• _Directions_: Transcribe the lines below exactly, leaving out the pictures.

(Beginning of Extracted data)

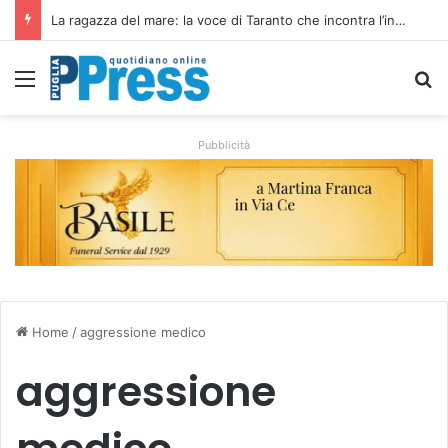
La ragazza del mare: la voce di Taranto che incontra l’indie pop e racconta rinascite
Menu
C
Pubblicità
Home
/
aggressione medico
aggressione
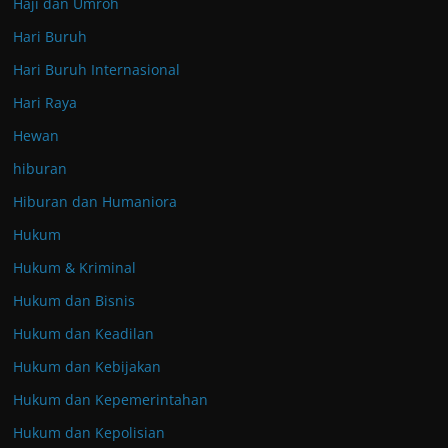
Haji dan Umroh
Hari Buruh
Hari Buruh Internasional
Hari Raya
Hewan
hiburan
Hiburan dan Humaniora
Hukum
Hukum & Kriminal
Hukum dan Bisnis
Hukum dan Keadilan
Hukum dan Kebijakan
Hukum dan Kepemerintahan
Hukum dan Kepolisian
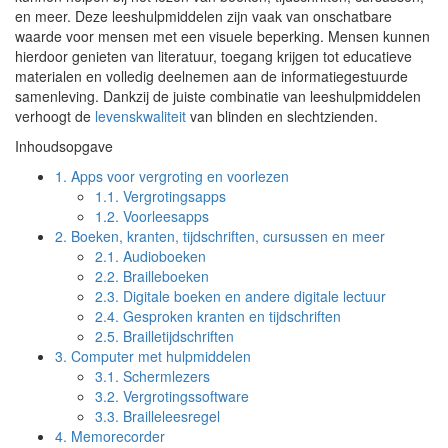
en meer. Deze leeshulpmiddelen zijn vaak van onschatbare
waarde voor mensen met een visuele beperking. Mensen kunnen
hierdoor genieten van literatuur, toegang krijgen tot educatieve
materialen en volledig deelnemen aan de informatiegestuurde
samenleving. Dankzij de juiste combinatie van leeshulpmiddelen
verhoogt de
levenskwaliteit
van blinden en slechtzienden.
Inhoudsopgave
1.
Apps voor vergroting en voorlezen
1.1.
Vergrotingsapps
1.2.
Voorleesapps
2.
Boeken, kranten, tijdschriften, cursussen en meer
2.1.
Audioboeken
2.2.
Brailleboeken
2.3.
Digitale boeken en andere digitale lectuur
2.4.
Gesproken kranten en tijdschriften
2.5.
Brailletijdschriften
3.
Computer met hulpmiddelen
3.1.
Schermlezers
3.2.
Vergrotingssoftware
3.3.
Brailleleesregel
4.
Memorecorder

(End of Extracted data)

• _Your response_:
La ragazza del mare: la voce di Taranto che incontra l’indie pop e racconta rinascite
Menu
C
Pubblicità
Home
/
aggressione medico
aggressione
Haji dan Umroh
Hari Buruh
Hari Buruh Internasional
Hari Raya
Hewan
hiburan
Hiburan dan Humaniora
Hukum
Hukum & Kriminal
Hukum dan Bisnis
Hukum dan Keadilan
Hukum dan Kebijakan
Hukum dan Kepemerintahan
Hukum dan Kepolisian
en meer. Deze leeshulpmiddelen zijn vaak van onschatbare
waarde voor mensen met een visuele beperking. Mensen kunnen
hierdoor genieten van literatuur, toegang krijgen tot educatieve
materialen en volledig deelnemen aan de informatiegestuurde
samenleving. Dankzij de juiste combinatie van leeshulpmiddelen
verhoogt de
levenskwaliteit
van blinden en slechtzienden.
Inhoudsopgave
1.
Apps voor vergroting en voorlezen
1.1.
Vergrotingsapps
1.2.
Voorleesapps
2.
Boeken, kranten, tijdschriften, cursussen en meer
2.1.
Audioboeken
2.2.
Brailleboeken
2.3.
Digitale boeken en andere digitale lectuur
2.4.
Gesproken kranten en tijdschriften
2.5.
Brailletijdschriften
3.
Computer met hulpmiddelen
3.1.
Schermlezers
3.2.
Vergrotingssoftware
3.3.
Brailleleesregel
4.
Memorecorder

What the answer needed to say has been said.